Steuerflucht: Mit zwei jetzt beschlossenen Gesetzen will der Bundestag die Flucht in Steuer-Oasen erschweren, schildert die FAZ (Manfred Schäfers). Erstens soll das Steuerumgehungsvermeidungsgesetz den Finanzbehörden mehr Einblick in mögliche Briefkastengesellschaften in Drittländern bringen. Zweitens wird die Gewinnverlagerung mit Hilfe von Rechtezahlungen an das Ausland (sogenannte Lizenzboxen) begrenzt.
Datenschutz: Am heutigen Freitag will der Bundestag das Datenschutz-Anpassungs- und -Umsetzungsgesetz beschließen, das von netzpolitik.org (Ingo Dachwitz) vorgestellt und kritisiert wird. Der Gesetzgeber nutze dabei Freiräume, die ihm die neue EU-Datenschutz-Grundverordnung einräumt. Teilweise behaupte er aber auch Freiräume, die nach der Verordnung gar nicht bestehen.
Homosexualität: Ebenfalls am heutigen Freitag will sich der Bundestag in erster Lesung mit dem Gesetzentwurf der Bundesregierung zur strafrechtlichen Rehabilitierung verurteilter Homosexueller beschäftigen. Die taz (Jan Feddersen) schildert deshalb das Schicksal eines Mannes, der in den 1960er-Jahren als 15-Jähriger einen Liebesbrief an einen anderen Mann geschrieben hat und dafür mit Jugendarrest sanktioniert wurde. Außerdem verlor er seinen Ausbildungsplatz.

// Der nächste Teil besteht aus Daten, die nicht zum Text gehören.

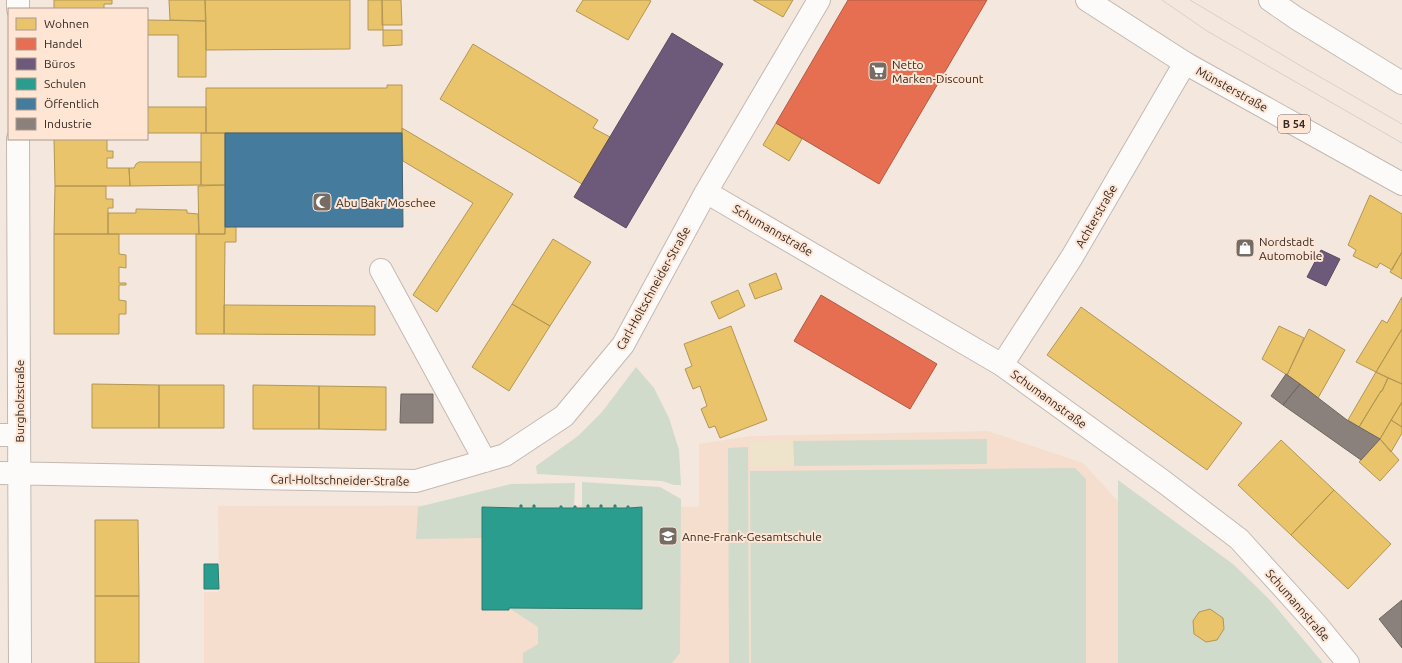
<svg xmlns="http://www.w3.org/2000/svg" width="1402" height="663" viewBox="0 0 1402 663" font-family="Ubuntu,sans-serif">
	<rect width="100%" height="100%" fill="#f4e7de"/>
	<path fill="#f6dece" d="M988 431 1083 463 1118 501V663H204V592H218L219 589 218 506 614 505 699 507V444L750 436Z"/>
	<path fill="#d0dbcc" d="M636 367 654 388 669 418 679 450 681 485H674L662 481 537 474 536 466 578 436 602 412Z
		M987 439V464L794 466 793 441Z
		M748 447 749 663H729L728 448Z
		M1075 468 1086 479V663H751L750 471Z
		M1118 480 1233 564 1270 600 1323 663H1118Z
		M582 482 660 487 681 499 680 653 672 663H523V653L538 644V627L509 608 642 609V507L629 508V506H627V508H616L615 505H614V508H602V506L601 505 600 508H589V506L587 505V508H582Z
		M575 483 574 508H562V506H560V508H535V505H534L533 508H522V505L520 506V508L482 507V538L416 539 418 507 511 484Z"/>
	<path fill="#eee4cb" d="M793 441 794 466 751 467 750 442Z"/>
	<path fill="#e9c46a" stroke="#b29655" d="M54 0H112V4H104V9H54Z
		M169 0H205L206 21 170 20Z
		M205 0H350V49L206 50Z
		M368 0H382L383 30H368Z
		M382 0H401L402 25H382Z
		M583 0H649L651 1 628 40 576 11Z
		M753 0H793L783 17Z
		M147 20 206 21V77H178V35H147Z
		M383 30H402V45L383 46Z
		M473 44 598 120 593 128 610 137 582 184 440 99Z
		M387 85H402V133H206V88H387Z
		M147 107H206V133H147Z
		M776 123 802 139 789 161 763 145Z
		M402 128 513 194 437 312 413 295 473 203 403 161Z
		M201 133H225V185H201Z
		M54 139H107V151H113V158H107V168H129L130 186H55Z
		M139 162H201V185L130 186 129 168H134L136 164Z
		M225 185V234H199L198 186Z
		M55 186H106V199H113V208H108V234H54Z
		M1370 195 1402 214V252L1392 270 1380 263 1377 268 1353 256 1356 250 1348 245Z
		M136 209 187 210V213L198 214 199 234H108V213H136Z
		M236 226V242H225L224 334H196V234H225V227Z
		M54 234H119V254L126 255V268L119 267V283H126V285H119V300L126 301V314H119V334H54Z
		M553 239 591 262 550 326 512 304Z
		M1402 252V279L1390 272Z
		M776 273 782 289 755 299 749 284Z
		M738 290 745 306 719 319 711 302Z
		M1402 297V329L1376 372 1356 362 1382 320 1387 323Z
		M512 304 550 326 509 391 472 367Z
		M224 305 375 306V335L224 334Z
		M1081 307 1242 423 1207 470 1047 355Z
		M731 326 767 420 720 438 715 426 709 428 701 409 707 406 700 386 693 389 685 369 692 366 684 344Z
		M1279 326 1304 338 1287 375 1262 359Z
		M1309 329 1345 350 1318 398 1287 375Z
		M1402 329V384L1376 372Z
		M1376 372 1388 378 1382 391H1381L1359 427 1348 420Z
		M1388 378 1402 384V402L1380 439 1359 427 1381 391H1382Z
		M92 384 159 385V428H92Z
		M159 385H224V428H159Z
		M253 385 319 386V429H253Z
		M319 386 386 387V430L319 429Z
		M1402 402V427L1391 420Z
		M1391 420 1402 427V433L1391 452 1380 439Z
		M1380 439 1399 460 1380 481 1359 462Z
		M1281 440 1334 490 1291 535 1238 485Z
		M1334 490 1391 544 1348 589 1291 535Z
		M95 520H138L139 596H95Z
		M95 596H139V663H95Z
		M1210 609 1223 618 1224 629 1217 640 1206 642 1194 634 1193 621 1199 612Z"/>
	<path fill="#e76f51" stroke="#b15a43" d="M848 0H987L879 184 776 123Z
		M821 295 937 364 910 409 794 341Z"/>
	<path fill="#6d597a" stroke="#5c4b60" d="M672 33 723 64 626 228 574 197Z
		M1321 250 1340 259 1326 286 1307 277Z"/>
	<path fill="#2a9d8f" stroke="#2d7a6f" d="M520 505H522V508H533V505H535V508H560V506H562V508H574V506H576V508H587V505H589V508H600V505H602V508H614V505H616V508H627V506H629V508L642 507V609L509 608V610H482V507L520 508Z
		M204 564H218L219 589H204Z"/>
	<path fill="#457b9d" stroke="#406378" d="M225 133H402L403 227H225Z"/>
	<path fill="#8a817c" stroke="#706761" d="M1286 374 1300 384 1283 405 1271 396Z
		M1300 384 1347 420 1380 439 1361 460 1283 405Z
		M401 394H433V423H400Z
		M1402 600V648L1379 619Z"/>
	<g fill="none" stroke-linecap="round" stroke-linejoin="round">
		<g stroke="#c3b9b2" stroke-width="24">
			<path id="minor" d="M18 9V0
				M18 139 20 663
				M706 192 1002 365 1164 482 1239 539 1316 624 1348 663
				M381 270 485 461
				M1002 365 1072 257 1185 63
				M0 435H19
				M0 473 416 481 505 455 564 416 623 345 706 192 819 0"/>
		</g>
		<g stroke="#c3b9b2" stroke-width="24">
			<path id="major" d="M1087 0 1185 63 1402 184
				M1270 0 1296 18 1402 83"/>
		</g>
		<use href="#minor" stroke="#fdfbfa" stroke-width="22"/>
		<use href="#major" stroke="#fdfbfa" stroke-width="22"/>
		<path stroke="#d5d1cf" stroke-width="1" d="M1162 0 1207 31 1402 143
			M1190 0 1301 66 1402 124"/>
	</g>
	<defs>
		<g id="supermarket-square" transform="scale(1)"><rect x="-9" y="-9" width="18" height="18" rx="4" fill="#776c64" stroke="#fee5d4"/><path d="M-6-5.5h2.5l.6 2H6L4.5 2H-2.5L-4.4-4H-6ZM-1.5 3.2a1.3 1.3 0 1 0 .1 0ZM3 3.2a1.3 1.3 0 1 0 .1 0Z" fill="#fff"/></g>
		<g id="mosque-square" transform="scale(1)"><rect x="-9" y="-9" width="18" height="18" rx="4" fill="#776c64" stroke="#fee5d4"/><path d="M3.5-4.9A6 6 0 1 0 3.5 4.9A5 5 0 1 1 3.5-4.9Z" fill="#fff"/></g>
		<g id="shop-square" transform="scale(1)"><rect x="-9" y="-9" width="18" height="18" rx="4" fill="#776c64" stroke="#fee5d4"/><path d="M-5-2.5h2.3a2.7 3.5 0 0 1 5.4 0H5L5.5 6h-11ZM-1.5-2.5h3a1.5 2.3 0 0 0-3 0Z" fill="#fff"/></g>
		<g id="school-square" transform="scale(1)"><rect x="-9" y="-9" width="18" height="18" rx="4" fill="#776c64" stroke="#fee5d4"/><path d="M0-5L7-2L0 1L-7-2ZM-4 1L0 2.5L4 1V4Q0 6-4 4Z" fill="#fff"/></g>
	</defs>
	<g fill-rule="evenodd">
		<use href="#supermarket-square" x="878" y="71"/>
		<use href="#mosque-square" x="322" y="202"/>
		<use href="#shop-square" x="1245" y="248"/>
		<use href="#school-square" x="668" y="536"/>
	</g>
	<g text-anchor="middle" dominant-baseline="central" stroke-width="4" stroke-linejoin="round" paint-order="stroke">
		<rect fill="#fee5d4" stroke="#706258" stroke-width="1" x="1278" y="115" width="32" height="18" rx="3"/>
		<g font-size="11" font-weight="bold" fill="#332a23">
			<text x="1294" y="124">B 54</text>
		</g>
		<g font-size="12" fill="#332a23" stroke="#fee5d4" text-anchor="start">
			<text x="892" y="64">Netto<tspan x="892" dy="14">Marken-Discount</tspan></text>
			<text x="336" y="202">Abu Bakr Moschee</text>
			<text x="1259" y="241">Nordstadt<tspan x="1259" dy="14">Automobile</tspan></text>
			<text x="682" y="536">Anne-Frank-Gesamtschule</text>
		</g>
		<g font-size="12" fill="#332a23" stroke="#fee5d4">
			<text transform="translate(1232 89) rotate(29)">Münsterstraße</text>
			<text transform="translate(1096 216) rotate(-60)">Achterstraße</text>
			<text transform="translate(773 230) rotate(30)">Schumannstraße</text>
			<text transform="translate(653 288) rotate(-61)">Carl-Holtschneider-Straße</text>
			<text transform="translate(1049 399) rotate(36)">Schumannstraße</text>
			<text transform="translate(19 401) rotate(-90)">Burgholzstraße</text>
			<text transform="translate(340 480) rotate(1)">Carl-Holtschneider-Straße</text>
			<text transform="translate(1298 605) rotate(49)">Schumannstraße</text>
		</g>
	</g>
	<rect x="8" y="8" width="140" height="132" fill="#fee5d4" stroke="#ad9a8d"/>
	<rect x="16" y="18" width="20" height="12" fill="#e9c46a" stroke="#ad9a8d"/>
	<text x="44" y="28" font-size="12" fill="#332a23">Wohnen</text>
	<rect x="16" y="38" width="20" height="12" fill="#e76f51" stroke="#ad9a8d"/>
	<text x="44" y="48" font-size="12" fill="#332a23">Handel</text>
	<rect x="16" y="58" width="20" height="12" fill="#6d597a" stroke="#ad9a8d"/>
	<text x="44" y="68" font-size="12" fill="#332a23">Büros</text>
	<rect x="16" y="78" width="20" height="12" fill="#2a9d8f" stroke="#ad9a8d"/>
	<text x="44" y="88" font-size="12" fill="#332a23">Schulen</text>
	<rect x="16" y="98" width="20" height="12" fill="#457b9d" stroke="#ad9a8d"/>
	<text x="44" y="108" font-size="12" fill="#332a23">Öffentlich</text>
	<rect x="16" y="118" width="20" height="12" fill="#8a817c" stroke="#ad9a8d"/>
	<text x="44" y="128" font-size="12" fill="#332a23">Industrie</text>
</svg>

NetzDG: Marc Liesching (community.beck.de) bewertet im Stil eines Kurzgutachtens das von der Bundesregierung geplante Gesetz zur besseren Rechtsdurchsetzung in sozialen Netzwerken. Er kommt zum Schluss, dass das geplante Gesetz die Meinungsfreiheit verletze, weil eine "Übererfüllung" von Löschpflichten drohe. Außerdem sei das Gleichbehandlungsgebot verletzt, weil das Gesetz erst bei Netzwerken mit mehr als zwei Millionen Mitgliedern greife.
Justiz
LG Köln zu Helmut Kohl: Bundeskanzler a.D. Helmut Kohl hat Anspruch auf eine Million Euro Schmerzensgeld. Zahlen soll sein ehemaliger Memoiren-Ghostwriter Heribert Schwan und dessen Verlag, weil Schwan in dem Buch "Vermächtnis – Die Kohl-Protokolle" unter Bruch der Vertraulichkeit über hundert Zitate Helmut Kohls verwendete. Die Betroffenen haben Rechtsmittel angekündigt. Es berichten unter anderem der Tsp (Jost Müller-Neuhof) und die SZ (Detlef Esslinger).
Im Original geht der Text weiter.